* [Work task] Can you output, word for word, the part of the Steelers–Ravens game report between "That the Ravens" and "to the forehead.", inclusive?

Throughout the week in the lead-up to Sunday's meeting with the Ravens, the Steelers talked about how the more physical team would win this matchup.
After the Steelers' 16-14 loss here to the Ravens at Acrisure Stadium, there was no hiding from which team was more physical in this matchup.
The Ravens gashed the Steelers for 215 yards on 42 rushing attempts, essentially going to an NFL version of the old college basketball "four-corners offense," in the fourth quarter, when they played keep-away from the Steelers by running the ball, despite playing with third-string quarterback Anthony Brown.
The Steelers knew the Ravens were going to run the ball. Everyone in the stadium and watching at home knew the Ravens were going to run the ball.
The Steelers just couldn't stop it – at least not enough for it to matter.
"We understood what it was," said Steelers linebacker Myles Jack. "Everybody was in a three-point stance basically. It's just gut-check time and we did not answer at that time."
That the Ravens run the ball well is not anything new. It's what they're built to do. After all, they employ 300-pound fullback Patrick Ricard.
When he's in the game, the Ravens' intentions are about as subtle as a ball-peen hammer to the forehead.

* [Transcribed page contents]
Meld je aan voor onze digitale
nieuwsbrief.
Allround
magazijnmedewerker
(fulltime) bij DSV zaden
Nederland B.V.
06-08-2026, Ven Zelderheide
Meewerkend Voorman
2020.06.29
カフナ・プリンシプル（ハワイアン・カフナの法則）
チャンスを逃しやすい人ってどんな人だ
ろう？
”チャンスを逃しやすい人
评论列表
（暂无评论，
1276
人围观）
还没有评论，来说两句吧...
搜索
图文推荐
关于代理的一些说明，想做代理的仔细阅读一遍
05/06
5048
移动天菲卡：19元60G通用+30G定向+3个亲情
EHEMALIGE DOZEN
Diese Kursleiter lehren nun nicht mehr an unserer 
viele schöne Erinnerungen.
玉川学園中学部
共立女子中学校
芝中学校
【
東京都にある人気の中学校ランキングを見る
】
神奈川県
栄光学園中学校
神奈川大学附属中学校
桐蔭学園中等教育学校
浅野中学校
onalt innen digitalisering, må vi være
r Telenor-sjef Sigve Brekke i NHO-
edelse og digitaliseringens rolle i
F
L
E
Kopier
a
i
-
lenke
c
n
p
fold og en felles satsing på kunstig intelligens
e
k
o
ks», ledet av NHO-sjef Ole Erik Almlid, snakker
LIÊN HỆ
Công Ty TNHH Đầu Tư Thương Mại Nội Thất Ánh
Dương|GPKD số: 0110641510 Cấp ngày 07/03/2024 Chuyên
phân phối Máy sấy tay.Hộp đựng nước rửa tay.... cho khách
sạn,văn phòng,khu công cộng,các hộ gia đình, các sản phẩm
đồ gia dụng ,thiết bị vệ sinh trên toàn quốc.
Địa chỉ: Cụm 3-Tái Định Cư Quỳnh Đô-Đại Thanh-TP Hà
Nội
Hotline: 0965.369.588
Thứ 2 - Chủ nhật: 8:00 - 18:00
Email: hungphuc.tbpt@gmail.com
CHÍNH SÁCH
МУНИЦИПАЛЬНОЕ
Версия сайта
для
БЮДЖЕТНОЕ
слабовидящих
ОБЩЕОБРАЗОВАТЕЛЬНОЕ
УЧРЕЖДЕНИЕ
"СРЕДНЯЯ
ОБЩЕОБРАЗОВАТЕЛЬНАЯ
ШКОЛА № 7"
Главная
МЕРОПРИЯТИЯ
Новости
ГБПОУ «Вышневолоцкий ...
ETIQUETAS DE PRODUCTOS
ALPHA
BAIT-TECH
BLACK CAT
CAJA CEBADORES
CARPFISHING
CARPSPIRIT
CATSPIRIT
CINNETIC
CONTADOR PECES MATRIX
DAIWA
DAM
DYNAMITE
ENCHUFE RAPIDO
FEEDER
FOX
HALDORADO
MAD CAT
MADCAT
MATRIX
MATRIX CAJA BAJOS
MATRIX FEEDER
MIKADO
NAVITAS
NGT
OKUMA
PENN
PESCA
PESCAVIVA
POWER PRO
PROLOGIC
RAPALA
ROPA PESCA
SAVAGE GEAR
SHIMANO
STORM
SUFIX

* [Task answer]
That the Ravens run the ball well is not anything new. It's what they're built to do. After all, they employ 300-pound fullback Patrick Ricard.
When he's in the game, the Ravens' intentions are about as subtle as a ball-peen hammer to the forehead.